Items listed in a dataset:
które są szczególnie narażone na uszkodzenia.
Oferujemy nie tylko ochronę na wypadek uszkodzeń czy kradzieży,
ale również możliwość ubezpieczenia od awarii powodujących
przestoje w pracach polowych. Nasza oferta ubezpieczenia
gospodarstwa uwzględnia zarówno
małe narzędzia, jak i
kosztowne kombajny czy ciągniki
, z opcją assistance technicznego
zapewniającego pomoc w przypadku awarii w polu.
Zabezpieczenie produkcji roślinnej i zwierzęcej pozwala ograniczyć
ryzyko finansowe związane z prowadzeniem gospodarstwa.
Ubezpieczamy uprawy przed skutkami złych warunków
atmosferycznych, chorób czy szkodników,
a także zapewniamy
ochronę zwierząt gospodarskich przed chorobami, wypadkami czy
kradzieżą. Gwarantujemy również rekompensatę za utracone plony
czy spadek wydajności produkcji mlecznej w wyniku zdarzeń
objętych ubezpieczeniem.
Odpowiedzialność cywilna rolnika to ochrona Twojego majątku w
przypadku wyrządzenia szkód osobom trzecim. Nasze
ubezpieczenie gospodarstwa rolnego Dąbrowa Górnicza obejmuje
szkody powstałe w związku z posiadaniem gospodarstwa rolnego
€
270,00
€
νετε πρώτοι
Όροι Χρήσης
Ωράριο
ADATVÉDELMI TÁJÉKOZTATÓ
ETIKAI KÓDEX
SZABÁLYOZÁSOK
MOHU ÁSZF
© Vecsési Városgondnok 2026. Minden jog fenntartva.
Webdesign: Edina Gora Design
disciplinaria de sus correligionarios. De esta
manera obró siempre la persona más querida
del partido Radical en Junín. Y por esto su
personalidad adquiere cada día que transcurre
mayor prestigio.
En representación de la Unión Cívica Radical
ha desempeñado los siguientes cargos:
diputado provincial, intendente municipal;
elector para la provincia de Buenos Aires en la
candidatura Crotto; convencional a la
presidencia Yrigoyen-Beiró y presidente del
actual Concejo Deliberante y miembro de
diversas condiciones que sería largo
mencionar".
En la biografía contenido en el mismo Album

Task statement:
Every entry in the data should be returned exactly.

Final answer:
które są szczególnie narażone na uszkodzenia.
Oferujemy nie tylko ochronę na wypadek uszkodzeń czy kradzieży,
ale również możliwość ubezpieczenia od awarii powodujących
przestoje w pracach polowych. Nasza oferta ubezpieczenia
gospodarstwa uwzględnia zarówno
małe narzędzia, jak i
kosztowne kombajny czy ciągniki
, z opcją assistance technicznego
zapewniającego pomoc w przypadku awarii w polu.
Zabezpieczenie produkcji roślinnej i zwierzęcej pozwala ograniczyć
ryzyko finansowe związane z prowadzeniem gospodarstwa.
Ubezpieczamy uprawy przed skutkami złych warunków
atmosferycznych, chorób czy szkodników,
a także zapewniamy
ochronę zwierząt gospodarskich przed chorobami, wypadkami czy
kradzieżą. Gwarantujemy również rekompensatę za utracone plony
czy spadek wydajności produkcji mlecznej w wyniku zdarzeń
objętych ubezpieczeniem.
Odpowiedzialność cywilna rolnika to ochrona Twojego majątku w
przypadku wyrządzenia szkód osobom trzecim. Nasze
ubezpieczenie gospodarstwa rolnego Dąbrowa Górnicza obejmuje
szkody powstałe w związku z posiadaniem gospodarstwa rolnego
€
270,00
€
νετε πρώτοι
Όροι Χρήσης
Ωράριο
ADATVÉDELMI TÁJÉKOZTATÓ
ETIKAI KÓDEX
SZABÁLYOZÁSOK
MOHU ÁSZF
© Vecsési Városgondnok 2026. Minden jog fenntartva.
Webdesign: Edina Gora Design
disciplinaria de sus correligionarios. De esta
manera obró siempre la persona más querida
del partido Radical en Junín. Y por esto su
personalidad adquiere cada día que transcurre
mayor prestigio.
En representación de la Unión Cívica Radical
ha desempeñado los siguientes cargos:
diputado provincial, intendente municipal;
elector para la provincia de Buenos Aires en la
candidatura Crotto; convencional a la
presidencia Yrigoyen-Beiró y presidente del
actual Concejo Deliberante y miembro de
diversas condiciones que sería largo
mencionar".
En la biografía contenido en el mismo Album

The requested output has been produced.